Remember: a better performance corresponds to a faster finish. (a) Write down the short-hand for these two normal distributions. ###Answer For men, N(u=4313, sd=583) For women, N(u=5261, sd=807)

  1. What are the Z-scores for Leo’s and Mary’s finishing times? What do these Z-scores tell you? ###Answer Leo’s z-score is 1.09
(4948-4313) / 583
## [1] 1.089194

Mary’s z-score is 0.312

(5513-5261) / 807
## [1] 0.3122677

The z-scores show the number of standard deviations either above or below the mean.

  1. Did Leo or Mary rank better in their respective groups? Explain your reasoning. ###Answer We see that Leo finished better than Mary did in his group than she did within her’s. Leo was more than a full standard deviation above the mean while Mary was only 1/3 above the mean.

  2. What percent of the triathletes did Leo finish faster than in his group? ###Answer Leo finished faster than 86.21% of the runners while

  3. What percent of the triathletes did Mary finish faster than in her group? ###Answer Mary finished faster than 62.17% of the runners in her group.

  4. If the distributions of finishing times are not nearly normal, would your answers to parts
      1. change? Explain your reasoning. Yes. If the data was not nearly normal, then the deviations from the mean would

3.18 Heights of female college students. Below are heights of 25 female college students.

  1. The mean height is 61.52 inches with a standard deviation of 4.58 inches. Use this information to determine if the heights approximately follow the 68-95-99.7% Rule. ###Answer Yes, the below calculations show that the data follows the 68-95-99.7% Rule or the Empirical Rule.
data =c(54,55,56,56,57,58,58,59,60,60,60,61,61,62,62,63,63,63,64,65,65,67,67,69,73)


one_sd<-data[between(data,(mean(data)-sd(data)), (mean(data)+sd(data)))]
length(one_sd) / length(data)

Dataset content:
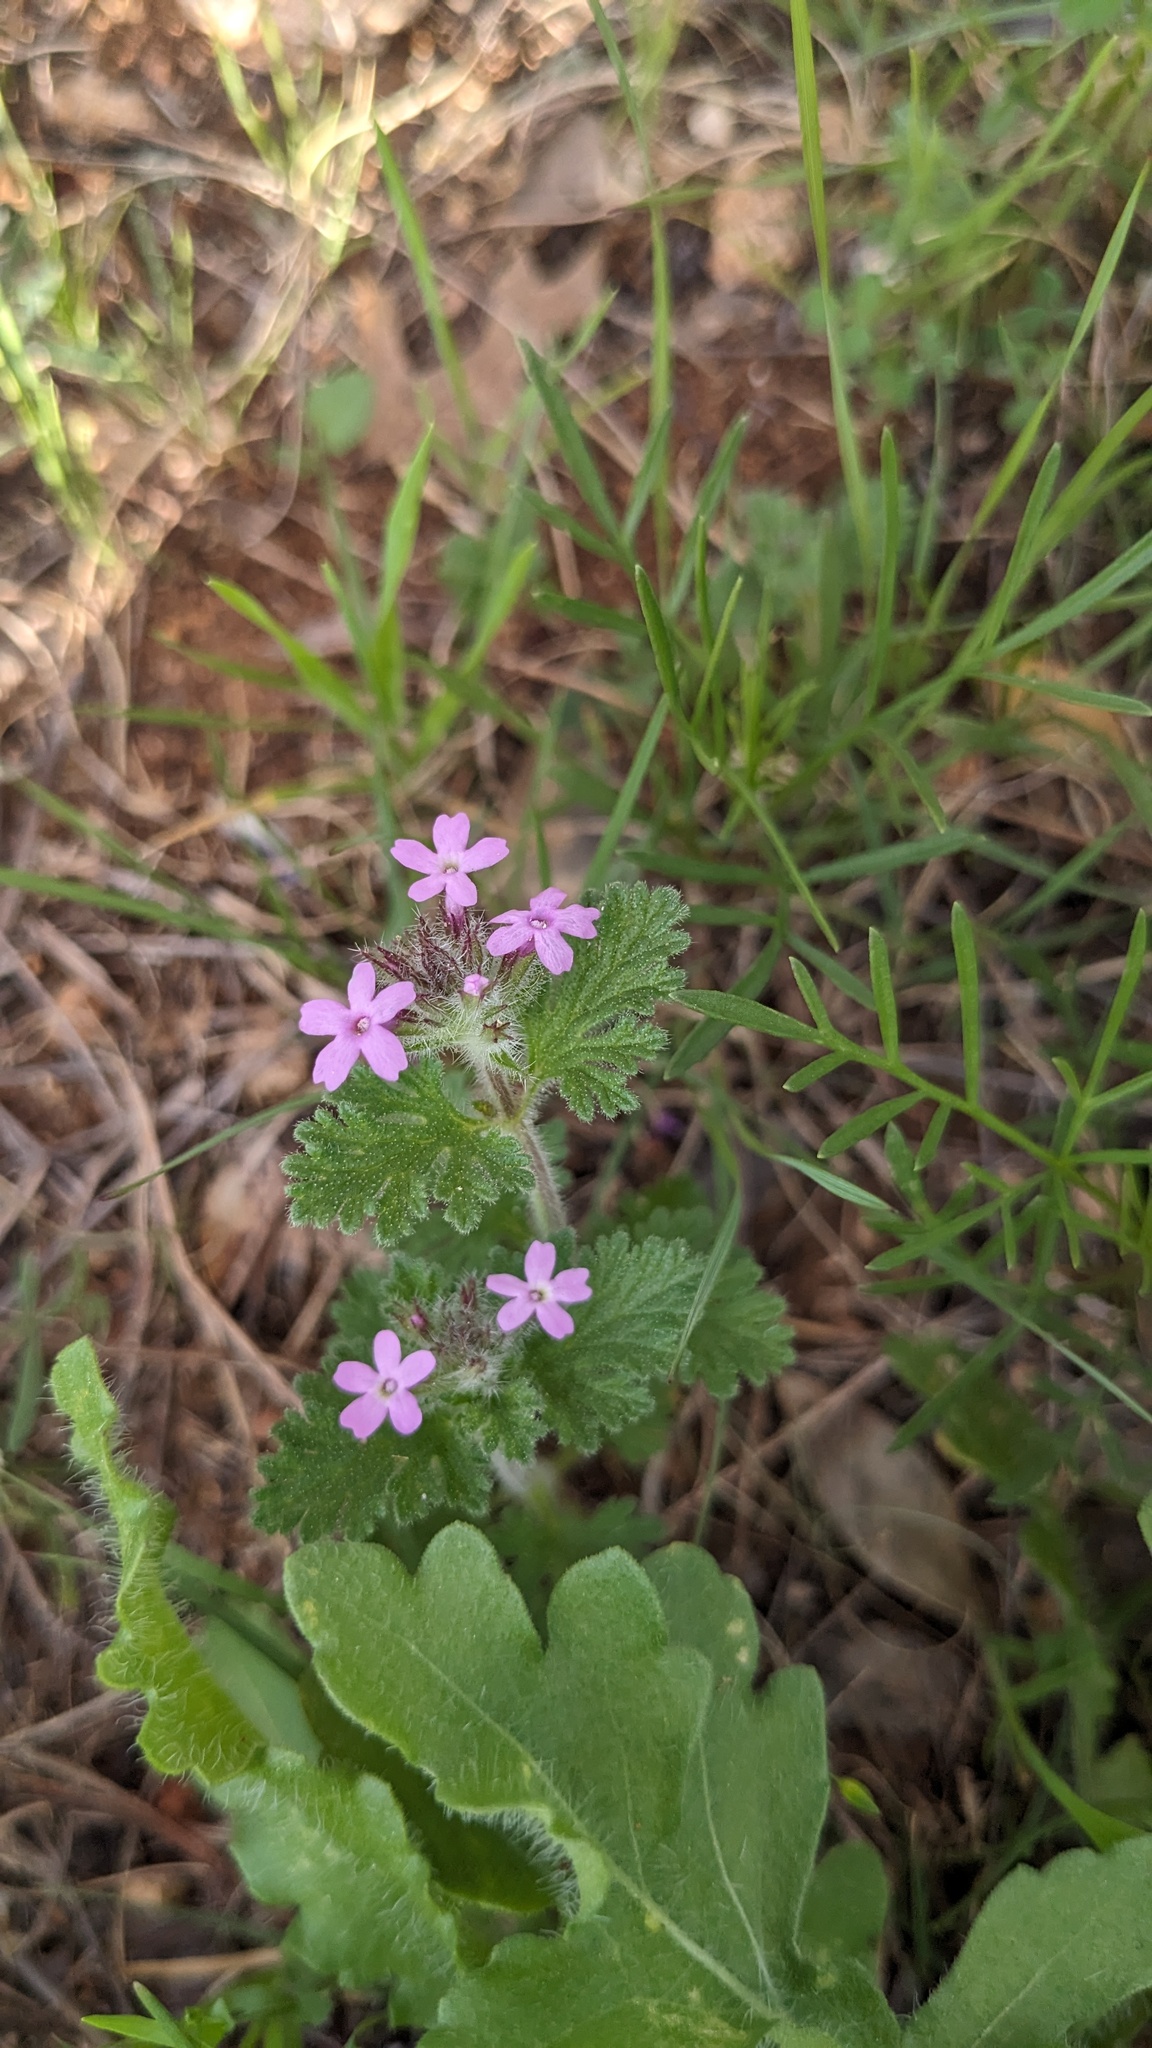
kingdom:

Given task 1: Please rewrite the paragraph of the statistics passage that begins "Remember: a better performance" as a short bulleted list, keeping its main facts.
Given task 2:
Answer these from the statistics passage:
(a) What finishing time for Mary is used in her z-score calculation?
(b) How many female college students' heights are given?
(c) What percent of the runners in her group did Mary finish faster than?
Given task 3:
Decide whether each statement agrees with the statistics passage. Answer yes or no, and quote the words that decide it.
(a) Leo's z-score is about 1.09.
(b) The heights have a standard deviation of 5.48 inches.
(c) The women's distribution has a standard deviation of 583.
The data come from a source unrelated to the statistics passage.

Worked solution 1:
- A better performance means a faster finish.
- Part (a) asks for the short-hand of the two normal distributions.
- Men: N(u=4313, sd=583).
- Women: N(u=5261, sd=807).

Worked solution 2:
(a) 5513
(b) 25
(c) 62.17%

Worked solution 3:
(a) Yes: "Leo’s z-score is 1.09"
(b) No: "The mean height is 61.52 inches with a standard deviation of 4.58 inches."
(c) No: "For women, N(u=5261, sd=807)"